So from a financial planning stand point its part of your retirement
assets.

Right, I understand that. But my point is, since the Enron 401k will soon
be liquidated, in essence, and moved into something else, shouldn't it be
thought of as a short-term investment? Shares of the funds inside my 401k
will have to be sold and turned to cash before the assets can be rolled
over, right? So under the circumstances, shouldn't the goal be to preserve
what assets I have by holding more conservative investments until that
happens? Normally, in a long-term retirement vehicle, the short-term ups
and downs of the stock market wouldn't worry me, but I'd hate to see my
assets dwindle right before I need to roll those assets into something else.

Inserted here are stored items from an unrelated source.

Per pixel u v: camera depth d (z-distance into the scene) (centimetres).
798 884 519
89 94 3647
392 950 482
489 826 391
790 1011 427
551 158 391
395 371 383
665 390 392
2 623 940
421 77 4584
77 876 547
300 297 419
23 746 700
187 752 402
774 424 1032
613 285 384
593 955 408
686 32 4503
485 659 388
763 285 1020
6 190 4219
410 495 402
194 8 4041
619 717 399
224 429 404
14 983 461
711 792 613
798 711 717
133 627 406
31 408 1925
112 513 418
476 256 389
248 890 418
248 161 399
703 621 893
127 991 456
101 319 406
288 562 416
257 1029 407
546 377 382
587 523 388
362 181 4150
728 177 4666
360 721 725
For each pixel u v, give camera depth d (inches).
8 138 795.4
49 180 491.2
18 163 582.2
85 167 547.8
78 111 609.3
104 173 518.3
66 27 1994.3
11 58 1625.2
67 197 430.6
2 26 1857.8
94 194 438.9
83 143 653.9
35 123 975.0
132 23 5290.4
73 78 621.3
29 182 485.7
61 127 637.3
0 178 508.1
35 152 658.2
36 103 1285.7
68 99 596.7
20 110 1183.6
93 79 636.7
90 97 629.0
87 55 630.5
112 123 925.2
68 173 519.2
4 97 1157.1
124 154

Am I right, or am I missing something?
 
E

Ed Zollars, CPA

Ryan said:
Am I right, or am I missing something?
Well, it depends on exactly how the transition is handled, but the real
risk is that you are forced to sell your investment at a low price, are
in cash for some period, and before you can buy back in the price of
that investment (or the comparable investment in the new plan) goes up.
Of course, if you cash out now you run a similar risk of being "out"
of an upward move in the price of the investment.

For instance, let's say you are in an S&P 500 index fund that is selling
right now at 100 per share. If the price crashes the day before you are
converted to cash down to $50 that, in and of itself, may not be a
problem if you would have been in that investment anyway. However, the
problem is if you have to stay "in cash" for a week and during that week
the price were to fully recover and you bought the same investment, then
you'd end up reinvested owning only half of what you did before (and,
therefore, would be significantly worse off than if the plan hadn't
changed).

But note the same is true if you sell today for $100 and, while waiting
for the new plan to come into place, the price moves up to $200. While
psychologically it may not "feel" as bad <grin>, you still only own half
as many shares as you did before. And should it turn out the $200 run
up was a temporary bubble and the price goes back to $100 you are back
in the same exact position as the first case.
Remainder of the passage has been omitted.